After running
example(readVcf)
I have an object (note that it has two dim
ensions, with 5 variants and 3 samples)
> vcf
class: CollapsedVCF
dim: 5 3
rowRanges(vcf):
GRanges with 5 metadata columns: paramRangeID, REF, ALT, QUAL, FILTER
info(vcf):
DFrame with 1 column: AF
info(header(vcf)):
Number Type Description
AF A Float Allele Frequency
geno(vcf):
SimpleList of length 1: HQ
geno(header(vcf)):
Number Type Description
HQ 2 Integer Haplotype Quality
As suggested by the display, the FILTER
field is accessible as rowRanges()
, and then with, e.g., $FILTER
> rowRanges(vcf)
GRanges object with 5 ranges and 5 metadata columns:
seqnames ranges strand | paramRangeID REF
<Rle> <IRanges> <Rle> | <factor> <DNAStringSet>
rs6054257 20 14370 * | geneA G
20:17330_T/A 20 17330 * | geneA T
rs6040355 20 1110696 * | geneB A
20:1230237_T/. 20 1230237 * | geneB T
microsat1 20 1234567-1234569 * | geneB GTC
ALT QUAL FILTER
<DNAStringSetList> <numeric> <character>
rs6054257 A 29 PASS
20:17330_T/A A 3 q10
rs6040355 G,T 67 PASS
20:1230237_T/. 47 PASS
microsat1 G,GTCT 50 PASS
-------
seqinfo: 1 sequence from hg19 genome
> rowRanges(vcf)$FILTER
[1] "PASS" "q10" "PASS" "PASS" "PASS"
We'd like to keep features (variants) with rowRanges(vcf)$FILTER == "PASS"

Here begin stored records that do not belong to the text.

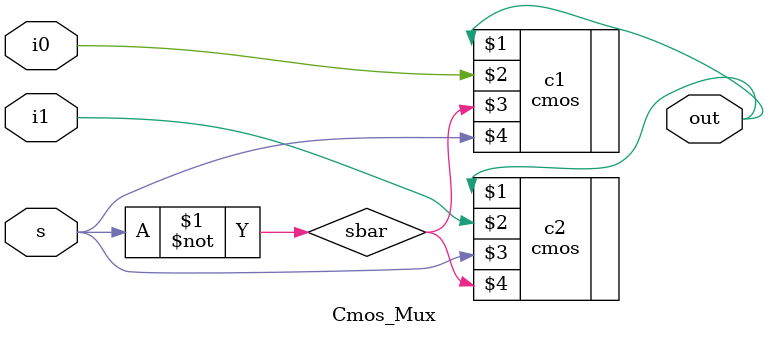
<source format=v>
`timescale 1ns / 1ps


module Cmos_Mux(input s,i0,i1, output out);
wire sbar;
not(sbar,s);
cmos c1(out,i0,sbar,s);
cmos c2(out,i1,s,sbar);
endmodule

</source>
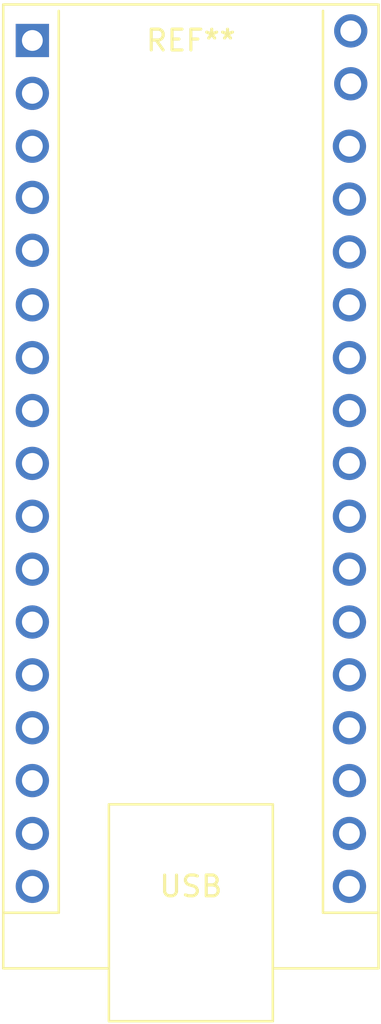
<source format=kicad_pcb>
(kicad_pcb
	(version 20241229)
	(generator "pcbnew")
	(generator_version "9.0")
	(general
		(thickness 1.6)
		(legacy_teardrops no)
	)
	(paper "A4")
	(layers
		(0 "F.Cu" signal)
		(2 "B.Cu" signal)
		(9 "F.Adhes" user "F.Adhesive")
		(11 "B.Adhes" user "B.Adhesive")
		(13 "F.Paste" user)
		(15 "B.Paste" user)
		(5 "F.SilkS" user "F.Silkscreen")
		(7 "B.SilkS" user "B.Silkscreen")
		(1 "F.Mask" user)
		(3 "B.Mask" user)
		(17 "Dwgs.User" user "User.Drawings")
		(19 "Cmts.User" user "User.Comments")
		(21 "Eco1.User" user "User.Eco1")
		(23 "Eco2.User" user "User.Eco2")
		(25 "Edge.Cuts" user)
		(27 "Margin" user)
		(31 "F.CrtYd" user "F.Courtyard")
		(29 "B.CrtYd" user "B.Courtyard")
		(35 "F.Fab" user)
		(33 "B.Fab" user)
		(39 "User.1" user)
		(41 "User.2" user)
		(43 "User.3" user)
		(45 "User.4" user)
	)
	(setup
		(pad_to_mask_clearance 0)
		(allow_soldermask_bridges_in_footprints no)
		(tenting front back)
		(pcbplotparams
			(layerselection 0x00000000_00000000_55555555_5755f5ff)
			(plot_on_all_layers_selection 0x00000000_00000000_00000000_00000000)
			(disableapertmacros no)
			(usegerberextensions no)
			(usegerberattributes yes)
			(usegerberadvancedattributes yes)
			(creategerberjobfile yes)
			(dashed_line_dash_ratio 12.000000)
			(dashed_line_gap_ratio 3.000000)
			(svgprecision 4)
			(plotframeref no)
			(mode 1)
			(useauxorigin no)
			(hpglpennumber 1)
			(hpglpenspeed 20)
			(hpglpendiameter 15.000000)
			(pdf_front_fp_property_popups yes)
			(pdf_back_fp_property_popups yes)
			(pdf_metadata yes)
			(pdf_single_document no)
			(dxfpolygonmode yes)
			(dxfimperialunits yes)
			(dxfusepcbnewfont yes)
			(psnegative no)
			(psa4output no)
			(plot_black_and_white yes)
			(sketchpadsonfab no)
			(plotpadnumbers no)
			(hidednponfab no)
			(sketchdnponfab yes)
			(crossoutdnponfab yes)
			(subtractmaskfromsilk no)
			(outputformat 1)
			(mirror no)
			(drillshape 1)
			(scaleselection 1)
			(outputdirectory "")
		)
	)
	(net 0 "")
	(footprint "Arduino:Arduino_Micro" (layer "F.Cu") (at 152.5 57))
	(embedded_fonts no)
)

</source>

, and all samples, expecting 4 rows and 3 column
> vcf[ rowRanges(vcf)$FILTER == "PASS",]
class: CollapsedVCF
dim: 4 3
rowRanges(vcf):
GRanges with 5 metadata columns: paramRangeID, REF, ALT, QUAL, FILTER
info(vcf):
DFrame with 1 column: AF
info(header(vcf)):
Number Type Description
AF A Float Allele Frequency
geno(vcf):
SimpleList of length 1: HQ
geno(header(vcf)):
Number Type Description
HQ 2 Integer Haplotype Quality
Is that what you were looking for?
subset
is a convenience around the elements that occur exactly once on each row
> subset(vcf, FILTER == "PASS")
class: CollapsedVCF
dim: 4 3
rowRanges(vcf):
GRanges with 5 metadata columns: paramRangeID, REF, ALT, QUAL, FILTER
info(vcf):
DFrame with 1 column: AF
info(header(vcf)):
Number Type Description
AF A Float Allele Frequency
geno(vcf):
SimpleList of length 1: HQ
geno(header(vcf)):
Number Type Description
HQ 2 Integer Haplotype Quality
Thanks, that makes it perfectly clear.